* [Problem] An exact retyping of all lines below is the answer; pictures do not belong in it.

═══ Input data

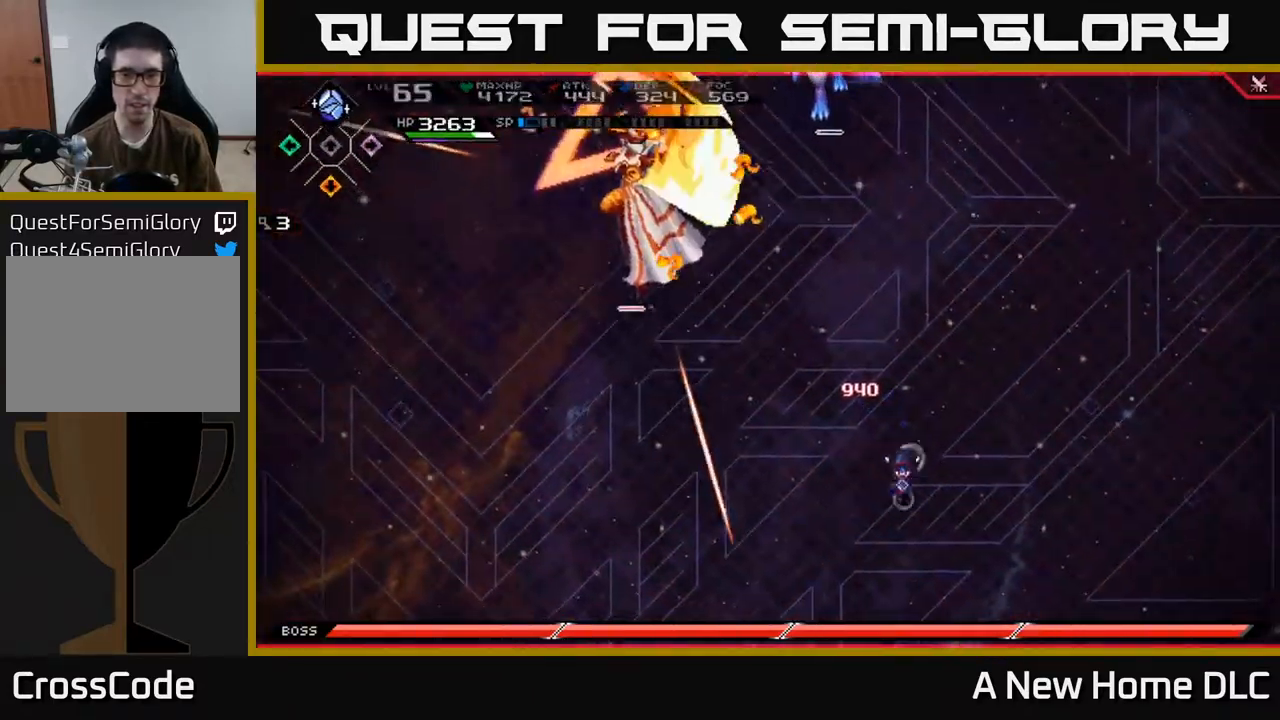
{"dt_ms": 500, "buttons": ["L1"], "left_stick": "up", "right_stick": "center", "events": [[300, "left_stick", "down-left"], [450, "left_stick", "up"], [500, "L1", "down"]]}
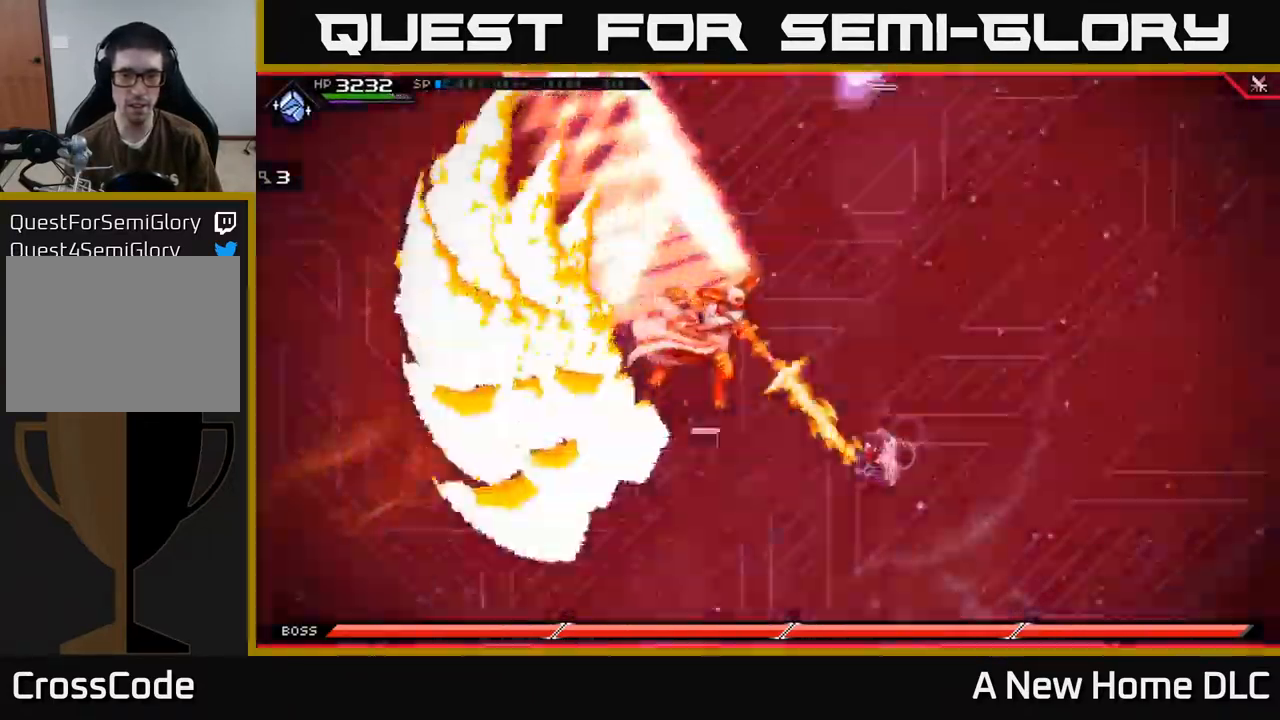
{"dt_ms": 500, "buttons": ["L1"], "left_stick": "left", "right_stick": "center", "events": [[133, "L1", "up"], [333, "left_stick", "down-left"], [433, "L1", "down"], [500, "left_stick", "left"]]}
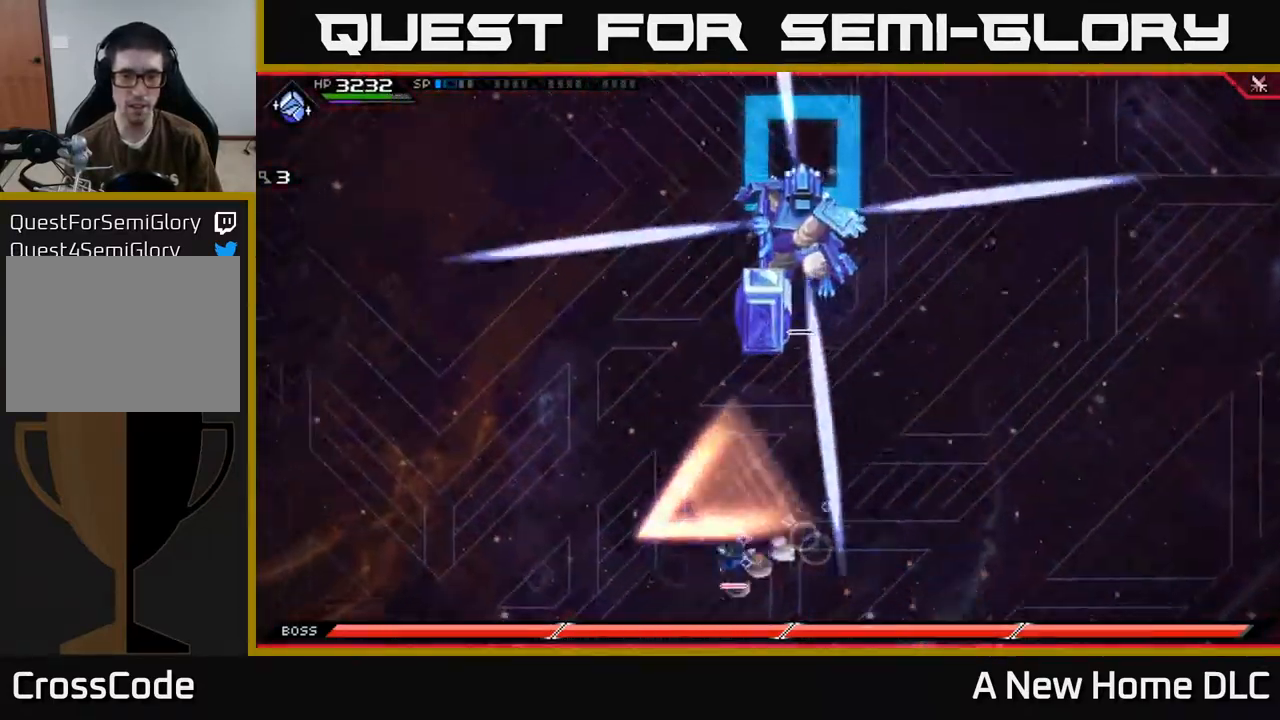
{"dt_ms": 500, "buttons": [], "left_stick": "down-left", "right_stick": "center", "events": [[50, "X", "down"], [67, "L1", "up"], [133, "X", "up"], [500, "left_stick", "down-left"]]}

══════

* [Answer to the problem]
{"dt_ms": 500, "buttons": ["L1"], "left_stick": "up", "right_stick": "center", "events": [[300, "left_stick", "down-left"], [450, "left_stick", "up"], [500, "L1", "down"]]}
{"dt_ms": 500, "buttons": ["L1"], "left_stick": "left", "right_stick": "center", "events": [[133, "L1", "up"], [333, "left_stick", "down-left"], [433, "L1", "down"], [500, "left_stick", "left"]]}
{"dt_ms": 500, "buttons": [], "left_stick": "down-left", "right_stick": "center", "events": [[50, "X", "down"], [67, "L1", "up"], [133, "X", "up"], [500, "left_stick", "down-left"]]}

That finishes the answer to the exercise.